(Your goal): Every line of the data below is to be retyped exactly.

(Data for review):

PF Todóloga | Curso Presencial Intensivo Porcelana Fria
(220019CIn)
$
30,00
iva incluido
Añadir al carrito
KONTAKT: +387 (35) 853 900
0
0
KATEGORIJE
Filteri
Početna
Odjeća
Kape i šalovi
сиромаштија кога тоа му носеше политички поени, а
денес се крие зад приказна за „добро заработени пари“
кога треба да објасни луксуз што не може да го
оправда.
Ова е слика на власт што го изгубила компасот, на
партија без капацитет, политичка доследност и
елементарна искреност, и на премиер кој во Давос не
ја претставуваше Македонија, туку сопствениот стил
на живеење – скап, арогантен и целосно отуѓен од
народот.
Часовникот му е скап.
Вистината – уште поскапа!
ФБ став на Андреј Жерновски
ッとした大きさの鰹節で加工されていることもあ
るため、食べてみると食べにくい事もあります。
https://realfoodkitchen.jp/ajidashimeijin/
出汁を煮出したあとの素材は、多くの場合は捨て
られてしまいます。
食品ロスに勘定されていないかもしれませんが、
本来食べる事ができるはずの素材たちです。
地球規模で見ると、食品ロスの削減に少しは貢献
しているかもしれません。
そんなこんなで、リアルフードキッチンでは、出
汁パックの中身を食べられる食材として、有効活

(Answer to this task):
PF Todóloga | Curso Presencial Intensivo Porcelana Fria
(220019CIn)
$
30,00
iva incluido
Añadir al carrito
KONTAKT: +387 (35) 853 900
0
0
KATEGORIJE
Filteri
Početna
Odjeća
Kape i šalovi
сиромаштија кога тоа му носеше политички поени, а
денес се крие зад приказна за „добро заработени пари“
кога треба да објасни луксуз што не може да го
оправда.
Ова е слика на власт што го изгубила компасот, на
партија без капацитет, политичка доследност и
елементарна искреност, и на премиер кој во Давос не
ја претставуваше Македонија, туку сопствениот стил
на живеење – скап, арогантен и целосно отуѓен од
народот.
Часовникот му е скап.
Вистината – уште поскапа!
ФБ став на Андреј Жерновски
ッとした大きさの鰹節で加工されていることもあ
るため、食べてみると食べにくい事もあります。
https://realfoodkitchen.jp/ajidashimeijin/
出汁を煮出したあとの素材は、多くの場合は捨て
られてしまいます。
食品ロスに勘定されていないかもしれませんが、
本来食べる事ができるはずの素材たちです。
地球規模で見ると、食品ロスの削減に少しは貢献
しているかもしれません。
そんなこんなで、リアルフードキッチンでは、出
汁パックの中身を食べられる食材として、有効活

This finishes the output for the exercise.